The above works, however, before executing nix-build I have to manually run go mod vendor in the source directory. This is pretty jarring to me since I don’t vendor anything in the repository (nor do I desire to) and, as far as I can tell, I have to figure out how to ensure this is run before attempting to create a shell with my tool included, otherwise, the package won’t build.
Has anyone done packaging with Go and figured out a way around not having to run go mod vendor to get the package to build? Is there a way to automate this so that I don’t have to think about it?
I think it has something to do with how vendorSha256 is used to checksum the dependencies.

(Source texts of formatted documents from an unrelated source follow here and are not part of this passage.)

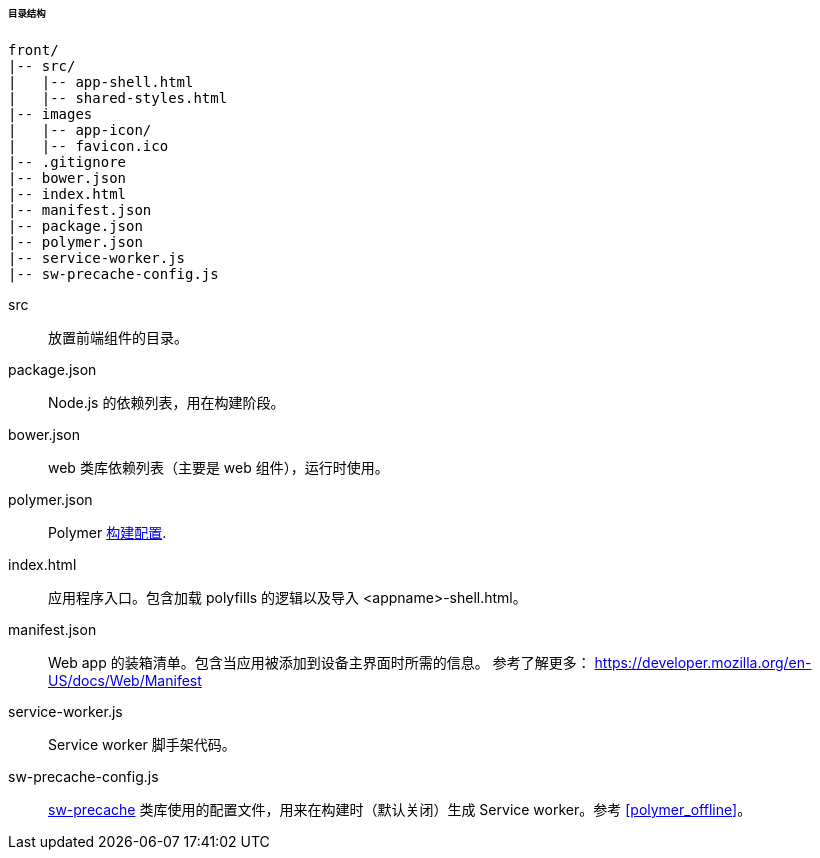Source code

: :sourcesdir: ../../../../../../source

[[polymer_directory_structure]]
====== 目录结构

----
front/
|-- src/
|   |-- app-shell.html
|   |-- shared-styles.html
|-- images
|   |-- app-icon/
|   |-- favicon.ico
|-- .gitignore
|-- bower.json
|-- index.html
|-- manifest.json
|-- package.json
|-- polymer.json
|-- service-worker.js
|-- sw-precache-config.js
----

src:: 放置前端组件的目录。

package.json:: Node.js 的依赖列表，用在构建阶段。

bower.json:: web 类库依赖列表（主要是 web 组件），运行时使用。

polymer.json:: Polymer https://polymer-library.polymer-project.org/2.0/docs/tools/polymer-cli#build[构建配置].

index.html:: 应用程序入口。包含加载 polyfills 的逻辑以及导入 <appname>-shell.html。

manifest.json:: Web app 的装箱清单。包含当应用被添加到设备主界面时所需的信息。
参考了解更多： https://developer.mozilla.org/en-US/docs/Web/Manifest

service-worker.js:: Service worker 脚手架代码。

sw-precache-config.js:: https://github.com/GoogleChrome/sw-precache[sw-precache] 类库使用的配置文件，用来在构建时（默认关闭）生成 Service worker。参考 <<polymer_offline>>。

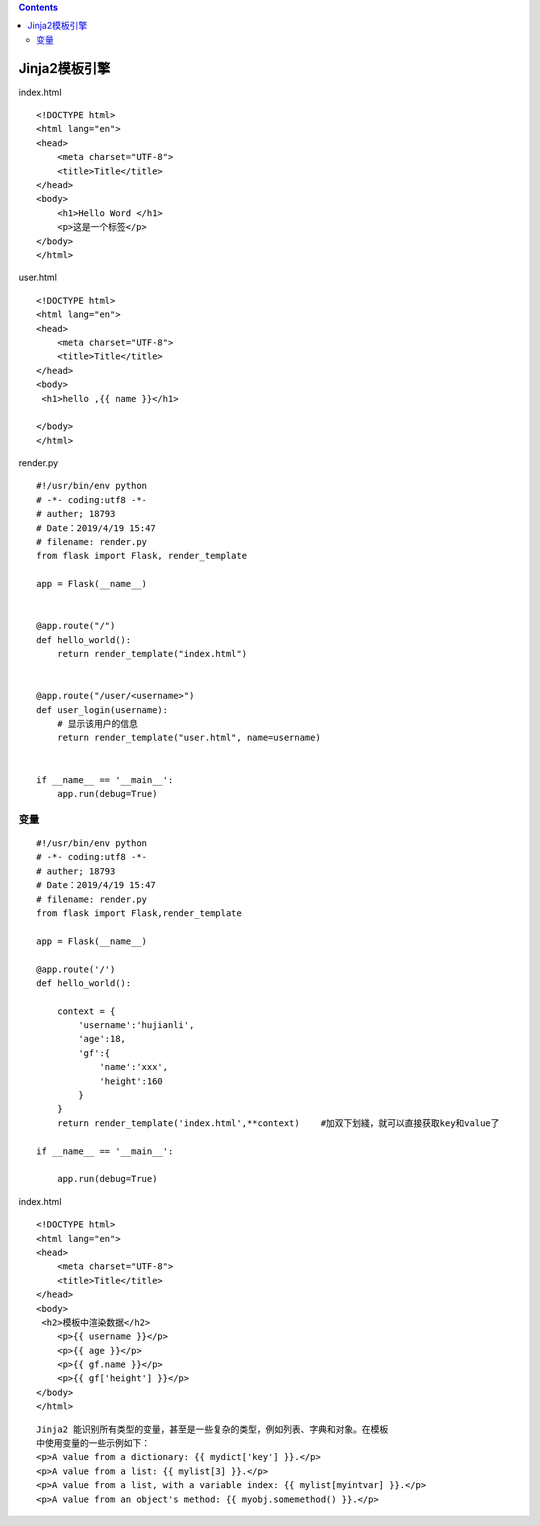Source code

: .. contents::
   :depth: 3
..

Jinja2模板引擎
==============

index.html

::

   <!DOCTYPE html>
   <html lang="en">
   <head>
       <meta charset="UTF-8">
       <title>Title</title>
   </head>
   <body>
       <h1>Hello Word </h1>
       <p>这是一个标签</p>
   </body>
   </html>

user.html

::

   <!DOCTYPE html>
   <html lang="en">
   <head>
       <meta charset="UTF-8">
       <title>Title</title>
   </head>
   <body>
    <h1>hello ,{{ name }}</h1>

   </body>
   </html>

render.py

::

   #!/usr/bin/env python
   # -*- coding:utf8 -*-
   # auther; 18793
   # Date：2019/4/19 15:47
   # filename: render.py
   from flask import Flask, render_template

   app = Flask(__name__)


   @app.route("/")
   def hello_world():
       return render_template("index.html")


   @app.route("/user/<username>")
   def user_login(username):
       # 显示该用户的信息
       return render_template("user.html", name=username)


   if __name__ == '__main__':
       app.run(debug=True)

变量
----

::

   #!/usr/bin/env python
   # -*- coding:utf8 -*-
   # auther; 18793
   # Date：2019/4/19 15:47
   # filename: render.py
   from flask import Flask,render_template

   app = Flask(__name__)

   @app.route('/')
   def hello_world():

       context = {
           'username':'hujianli',
           'age':18,
           'gf':{
               'name':'xxx',
               'height':160
           }
       }
       return render_template('index.html',**context)    #加双下划綫，就可以直接获取key和value了

   if __name__ == '__main__':

       app.run(debug=True)

index.html

::

   <!DOCTYPE html>
   <html lang="en">
   <head>
       <meta charset="UTF-8">
       <title>Title</title>
   </head>
   <body>
    <h2>模板中渲染数据</h2>
       <p>{{ username }}</p>
       <p>{{ age }}</p>
       <p>{{ gf.name }}</p>
       <p>{{ gf['height'] }}</p>
   </body>
   </html>

|image0|

::

   Jinja2 能识别所有类型的变量，甚至是一些复杂的类型，例如列表、字典和对象。在模板
   中使用变量的一些示例如下：
   <p>A value from a dictionary: {{ mydict['key'] }}.</p>
   <p>A value from a list: {{ mylist[3] }}.</p>
   <p>A value from a list, with a variable index: {{ mylist[myintvar] }}.</p>
   <p>A value from an object's method: {{ myobj.somemethod() }}.</p>

.. |image0| image:: ../../../_static/flask1.png
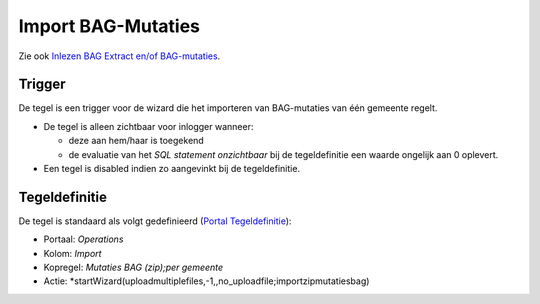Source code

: Import BAG-Mutaties
===================

Zie ook `Inlezen BAG Extract en/of
BAG-mutaties </docs/probleemoplossing/programmablokken/inlezen_bag-extract_en_bag-mutaties.md>`__.

Trigger
-------

De tegel is een trigger voor de wizard die het importeren van
BAG-mutaties van één gemeente regelt.

-  De tegel is alleen zichtbaar voor inlogger wanneer:

   -  deze aan hem/haar is toegekend
   -  de evaluatie van het *SQL statement onzichtbaar* bij de
      tegeldefinitie een waarde ongelijk aan 0 oplevert.

-  Een tegel is disabled indien zo aangevinkt bij de tegeldefinitie.

Tegeldefinitie
--------------

De tegel is standaard als volgt gedefinieerd (`Portal
Tegeldefinitie </docs/instellen_inrichten/portaldefinitie/portal_tegel.md>`__):

-  Portaal: *Operations*
-  Kolom: *Import*
-  Kopregel: *Mutaties BAG (zip);per gemeente*
-  Actie:
   \*startWizard(uploadmultiplefiles,-1,,no_uploadfile;importzipmutatiesbag)
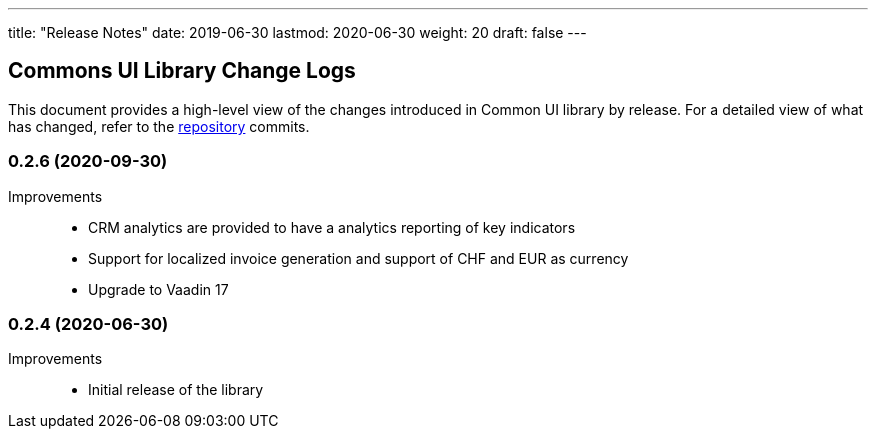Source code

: ---
title: "Release Notes"
date: 2019-06-30
lastmod: 2020-06-30
weight: 20
draft: false
---

== Commons UI Library Change Logs

This document provides a high-level view of the changes introduced in Common UI library by release.
For a detailed view of what has changed, refer to the https://bitbucket.org/tangly-team/tangly-os[repository] commits.

=== 0.2.6 (2020-09-30)

Improvements::

* CRM analytics are provided to have a analytics reporting of key indicators
* Support for localized invoice generation and support of CHF and EUR as currency
* Upgrade to Vaadin 17

=== 0.2.4 (2020-06-30)

Improvements::

* Initial release of the library
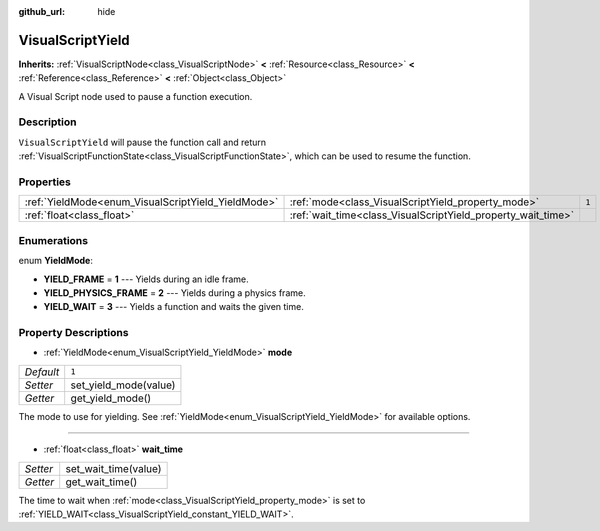 :github_url: hide

.. Generated automatically by doc/tools/make_rst.py in Rebel Engine's source tree.
.. DO NOT EDIT THIS FILE, but the VisualScriptYield.xml source instead.
.. The source is found in doc/classes or modules/<name>/doc_classes.

.. _class_VisualScriptYield:

VisualScriptYield
=================

**Inherits:** :ref:`VisualScriptNode<class_VisualScriptNode>` **<** :ref:`Resource<class_Resource>` **<** :ref:`Reference<class_Reference>` **<** :ref:`Object<class_Object>`

A Visual Script node used to pause a function execution.

Description
-----------

``VisualScriptYield`` will pause the function call and return :ref:`VisualScriptFunctionState<class_VisualScriptFunctionState>`, which can be used to resume the function.

Properties
----------

+----------------------------------------------------+--------------------------------------------------------------+-------+
| :ref:`YieldMode<enum_VisualScriptYield_YieldMode>` | :ref:`mode<class_VisualScriptYield_property_mode>`           | ``1`` |
+----------------------------------------------------+--------------------------------------------------------------+-------+
| :ref:`float<class_float>`                          | :ref:`wait_time<class_VisualScriptYield_property_wait_time>` |       |
+----------------------------------------------------+--------------------------------------------------------------+-------+

Enumerations
------------

.. _enum_VisualScriptYield_YieldMode:

.. _class_VisualScriptYield_constant_YIELD_FRAME:

.. _class_VisualScriptYield_constant_YIELD_PHYSICS_FRAME:

.. _class_VisualScriptYield_constant_YIELD_WAIT:

enum **YieldMode**:

- **YIELD_FRAME** = **1** --- Yields during an idle frame.

- **YIELD_PHYSICS_FRAME** = **2** --- Yields during a physics frame.

- **YIELD_WAIT** = **3** --- Yields a function and waits the given time.

Property Descriptions
---------------------

.. _class_VisualScriptYield_property_mode:

- :ref:`YieldMode<enum_VisualScriptYield_YieldMode>` **mode**

+-----------+-----------------------+
| *Default* | ``1``                 |
+-----------+-----------------------+
| *Setter*  | set_yield_mode(value) |
+-----------+-----------------------+
| *Getter*  | get_yield_mode()      |
+-----------+-----------------------+

The mode to use for yielding. See :ref:`YieldMode<enum_VisualScriptYield_YieldMode>` for available options.

----

.. _class_VisualScriptYield_property_wait_time:

- :ref:`float<class_float>` **wait_time**

+----------+----------------------+
| *Setter* | set_wait_time(value) |
+----------+----------------------+
| *Getter* | get_wait_time()      |
+----------+----------------------+

The time to wait when :ref:`mode<class_VisualScriptYield_property_mode>` is set to :ref:`YIELD_WAIT<class_VisualScriptYield_constant_YIELD_WAIT>`.

.. |virtual| replace:: :abbr:`virtual (This method should typically be overridden by the user to have any effect.)`
.. |const| replace:: :abbr:`const (This method has no side effects. It doesn't modify any of the instance's member variables.)`
.. |vararg| replace:: :abbr:`vararg (This method accepts any number of arguments after the ones described here.)`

If you want your dependencies to update dynamically (not always a good idea, but sometimes is), you could probably have go mod vendor automatically run in a function and return a modified src.
Provide a vendorSha256, then nix will fetch the deps for you as described in the go.sum, and check if their hash matches the expectation.
Start with lib.fakeSha256 and then replace it with the one from the error.
When you update your go.mod or go.sum you need to redo this procedure and update the hash as nix will happily reuse the old download it did as it only uses the vendorSha256 to identify the prebuilt vendor folder.
Not updating the hash properly will result in weird errors during nix build.
Thank you, that helps clear things up a bit. Is there no native way to automate this in Nix? I’m fine developing a git hook to perform this check automatically - but it just seemed a bit excessive at first. My problem is that this repository is collaborated on and most people don’t know Nix and so I was trying to make the solution as unobtrusive as possible on the development experience.
Best way was to build in a pre-commit (or pre-push).
You can assume that not fixing the hash will always result in a build error about missing packages. You can then train your co workers to fix the hash and try again.
If you do not want them to edit the nix files, you can use fromJson or fromToml to read the hash from auxiliary files.
The reason it’s not automated is that all languages “lock” their dependencies in different ways, so a generic implementation falls short and downstream implementations for each language quickly become unmaintainable, as downstream plays catch-up with upstream language changes while having much fewer developers.
It’d be nice if there were cross-ecosystem standards for software, but that’s not the world we live in.
You might be interested in these issues, generally when looking for a solution to resolving checksums automatically before build time you’re looking for a “prefetch” option:
Generally though, nix assumes that dependency changes are uncommon, and that updating a checksum whenever you do that should be the minimum amount of effort spent checking that you’re not throwing malware or broken code at users. Most Linux distros try to follow that ideal, and it sadly clashes a bit with the dependency model that npm popularized.